▶ _EXERCISE DATA_
========================
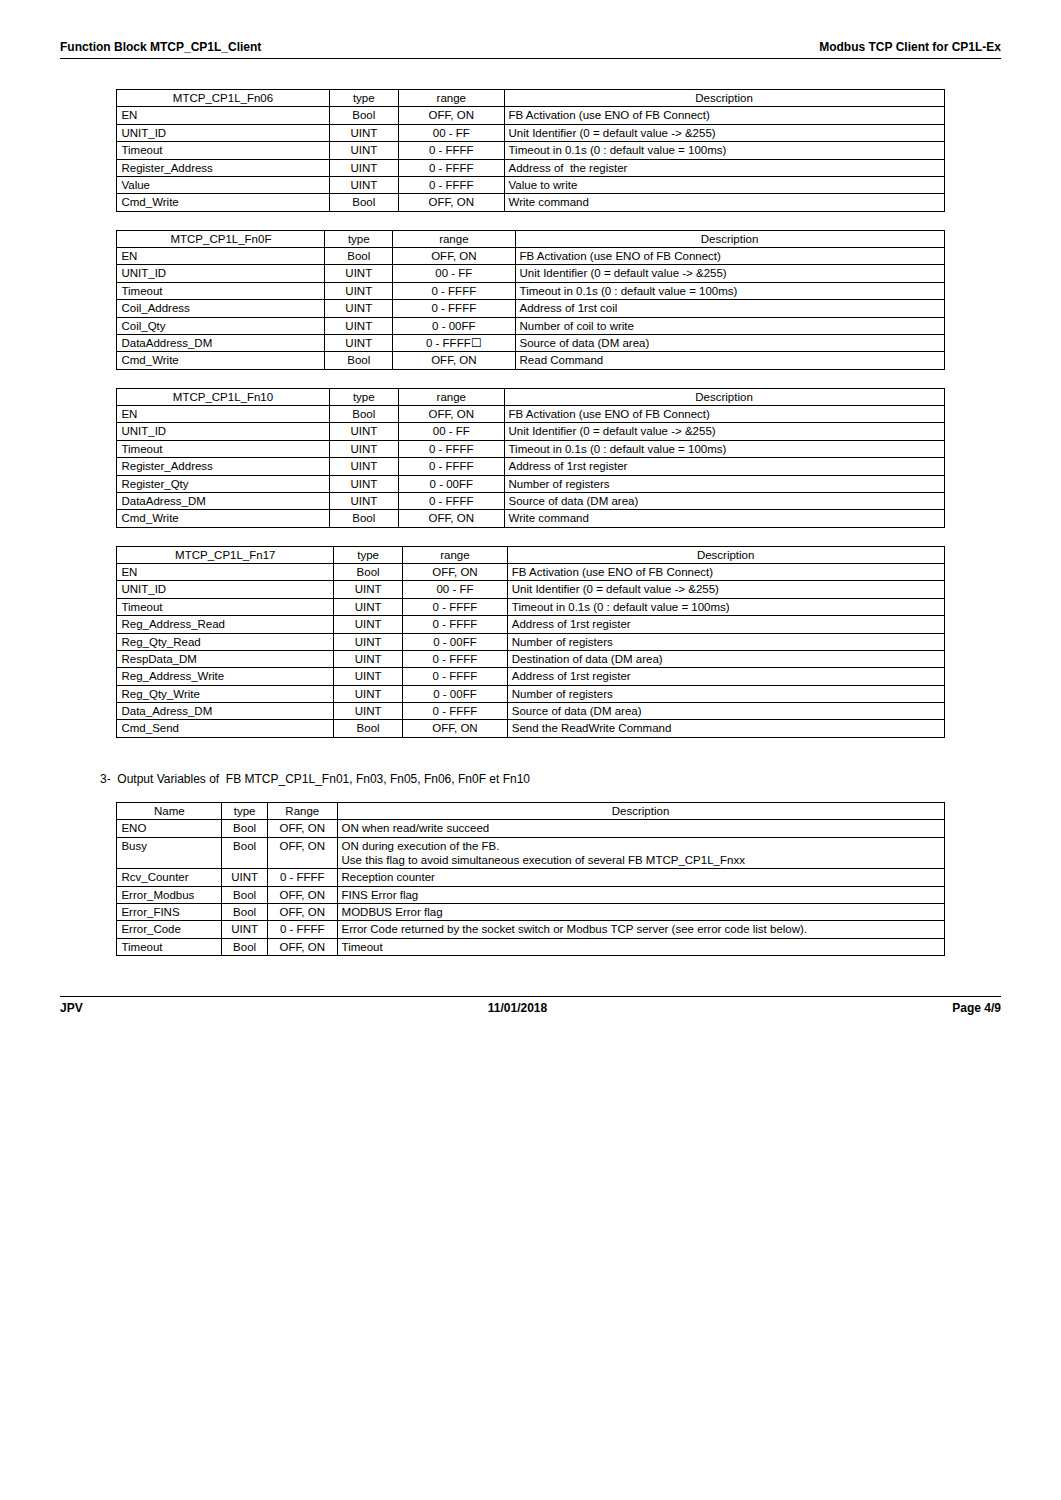Function Block MTCP_CP1L_Client Modbus TCP Client for CP1L-Ex
| MTCP_CP1L_Fn06 | type | range | Description |
| --- | --- | --- | --- |
| EN | Bool | OFF, ON | FB Activation (use ENO of FB Connect) |
| UNIT_ID | UINT | 00 - FF | Unit Identifier (0 = default value -> &255) |
| Timeout | UINT | 0 - FFFF | Timeout in 0.1s (0 : default value = 100ms) |
| Register_Address | UINT | 0 - FFFF | Address of the register |
| Value | UINT | 0 - FFFF | Value to write |
| Cmd_Write | Bool | OFF, ON | Write command |
| MTCP_CP1L_Fn0F | type | range | Description |
| --- | --- | --- | --- |
| EN | Bool | OFF, ON | FB Activation (use ENO of FB Connect) |
| UNIT_ID | UINT | 00 - FF | Unit Identifier (0 = default value -> &255) |
| Timeout | UINT | 0 - FFFF | Timeout in 0.1s (0 : default value = 100ms) |
| Coil_Address | UINT | 0 - FFFF | Address of 1rst coil |
| Coil_Qty | UINT | 0 - 00FF | Number of coil to write |
| DataAddress_DM | UINT | 0 - FFFF☐ | Source of data (DM area) |
| Cmd_Write | Bool | OFF, ON | Read Command |
| MTCP_CP1L_Fn10 | type | range | Description |
| --- | --- | --- | --- |
| EN | Bool | OFF, ON | FB Activation (use ENO of FB Connect) |
| UNIT_ID | UINT | 00 - FF | Unit Identifier (0 = default value -> &255) |
| Timeout | UINT | 0 - FFFF | Timeout in 0.1s (0 : default value = 100ms) |
| Register_Address | UINT | 0 - FFFF | Address of 1rst register |
| Register_Qty | UINT | 0 - 00FF | Number of registers |
| DataAdress_DM | UINT | 0 - FFFF | Source of data (DM area) |
| Cmd_Write | Bool | OFF, ON | Write command |
| MTCP_CP1L_Fn17 | type | range | Description |
| --- | --- | --- | --- |
| EN | Bool | OFF, ON | FB Activation (use ENO of FB Connect) |
| UNIT_ID | UINT | 00 - FF | Unit Identifier (0 = default value -> &255) |
| Timeout | UINT | 0 - FFFF | Timeout in 0.1s (0 : default value = 100ms) |
| Reg_Address_Read | UINT | 0 - FFFF | Address of 1rst register |
| Reg_Qty_Read | UINT | 0 - 00FF | Number of registers |
| RespData_DM | UINT | 0 - FFFF | Destination of data (DM area) |
| Reg_Address_Write | UINT | 0 - FFFF | Address of 1rst register |
| Reg_Qty_Write | UINT | 0 - 00FF | Number of registers |
| Data_Adress_DM | UINT | 0 - FFFF | Source of data (DM area) |
| Cmd_Send | Bool | OFF, ON | Send the ReadWrite Command |
3- Output Variables of FB MTCP_CP1L_Fn01, Fn03, Fn05, Fn06, Fn0F et Fn10
| Name | type | Range | Description |
| --- | --- | --- | --- |
| ENO | Bool | OFF, ON | ON when read/write succeed |
| Busy | Bool | OFF, ON | ON during execution of the FB. Use this flag to avoid simultaneous execution of several FB MTCP_CP1L_Fnxx |
| Rcv_Counter | UINT | 0 - FFFF | Reception counter |
| Error_Modbus | Bool | OFF, ON | FINS Error flag |
| Error_FINS | Bool | OFF, ON | MODBUS Error flag |
| Error_Code | UINT | 0 - FFFF | Error Code returned by the socket switch or Modbus TCP server (see error code list below). |
| Timeout | Bool | OFF, ON | Timeout |
JPV 11/01/2018 Page 4/9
========================
▶ _REQUIREMENT_
Return all lines in the data that include the word "area".

▶ _WRITTEN RESPONSE_
| DataAddress_DM | UINT | 0 - FFFF☐ | Source of data (DM area) |
| DataAdress_DM | UINT | 0 - FFFF | Source of data (DM area) |
| RespData_DM | UINT | 0 - FFFF | Destination of data (DM area) |
| Data_Adress_DM | UINT | 0 - FFFF | Source of data (DM area) |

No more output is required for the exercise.